Massive Attack ft. Azekel, “Ritual Spirit”, in https://www.youtube.com/watch?v=fhI5T_NKYxc
Passou uma temporada longa longe das luzes da ribalta. A pele esbranquiçada era prova irrefutável. Gente assim não consegue estar muito longe dos holofotes onde transitam os aspirantes e aqueles que os inspiram – toda uma fauna que deixa o pensamento em trajes esqueléticos. E o que importa o pensamento?
O regresso – come back, na língua de trapos de que se servem – foi preparado com critério. Reativou conhecimentos e contactos (há que saber diferenciar os estatutos). Sabendo que nada é gratuito nestes tempos, foi prometendo compensações. Endividava-se antes do tempo, sem ter a garantia de poder restituir os favores com os juros esperados. Acontece amiúde com gente assim: fogem em frente, contornando os contratempos através da sua eliminação do dicionário. Nunca são vítimas da usura dos outros.
Foram muitos almoços pagos por conta.

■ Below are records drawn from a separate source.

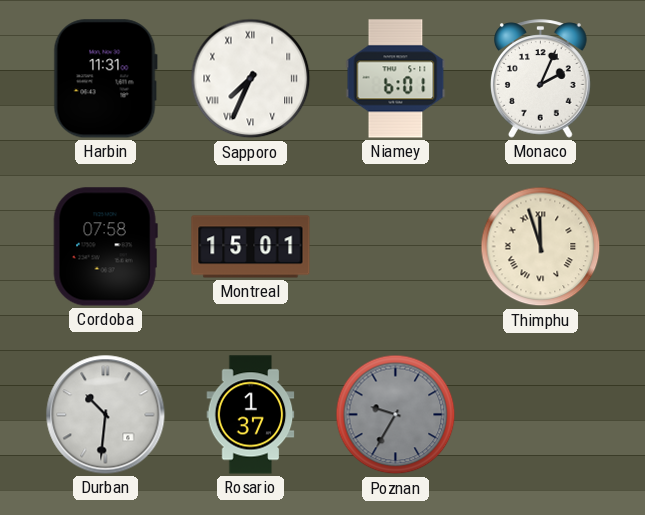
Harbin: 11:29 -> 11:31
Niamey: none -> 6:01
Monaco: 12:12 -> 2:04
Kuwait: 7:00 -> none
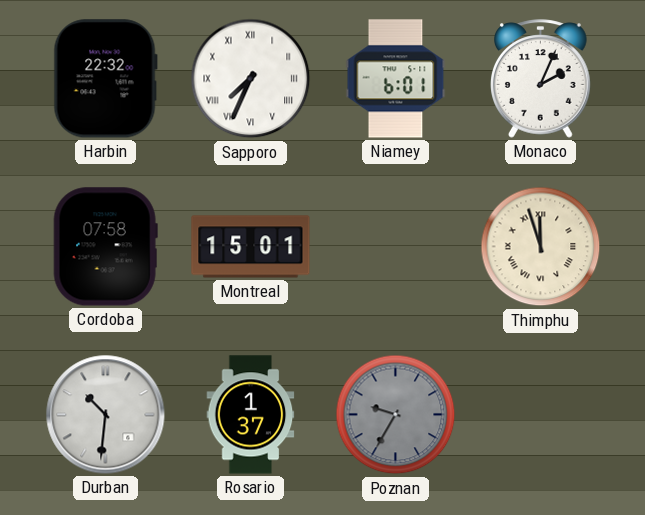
Harbin: 11:31 -> 22:32
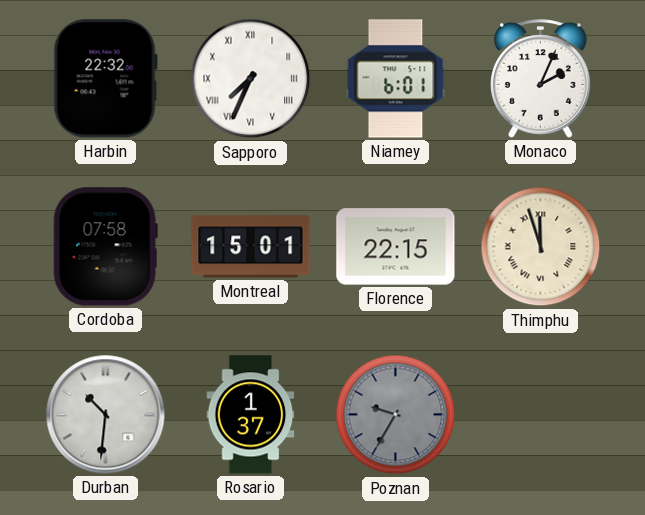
Florence: none -> 22:15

Vernissages frequentadas e beija-mãos cirúrgicos. Genuflexões oportunistas. Conversas com fotógrafos das revistas coloridas onde o social comunica em circuito fechado, conversas untadas com envelopes preenchidos com notas gordas, convites para lugares de acesso reservado, vales válidos para bens consumíveis que costumam habilitar dependências variegadas. Para os fotógrafos não se esquecerem de escolher um pano de fundo onde ele se encontrava. Tudo na passadeira da notoriedade, sem a qual ninguém passa do anonimato.
Não escondia a excitação do momento. Afinal, o seu nome não caíra em saco roto. Ninguém se escondia dele – a controvérsia que ditara o seu afastamento voluntário dera resultados, é fraca a memória de gente assim que labuta na dificuldade do pensamento. Um corredor de fundo não tem de estar sempre na vanguarda. Sabe esconder-se. O esconderijo ajuda a travar as fragilidades.
Veio o dia retumbante, amanheceu a agenda que ditaria o sim-ou-sopas. Acordou confiante. Vestiu a melhor fazenda. Visitou o coiffeur (ele há palavras que não podem sere ditas no idioma nativo, para não se ser possidónio). A limousine alugada esperava, à hora marcada. À entrada do plateau (outra), procurou a passadeira vermelha que o conduziria à plataforma onde os notáveis posam a pose milimetricamente estudada para as câmaras dos paparazzi. Fez a sua melhor pose – a escola de manequins deixa embebidos na alma os ensinamentos passados aos modelos, o máximo culto do fingimento.
Não sabia descrever a euforia que o percorria. Não cabia dentro de si. Festou imenso. Parlamentou frivolidades com notáveis encartados e com outros em via de o serem. Bebeu, muito. Inalou a droga dos famosos. Não cabia dentro de si. Tanto, que no dia seguinte, quando acordou no exíguo apartamento sito à periferia da grande cidade, não conseguiu reprimir o vazio que o ocupava.
Chegar, ver e vencer pode não passar de um eufemismo.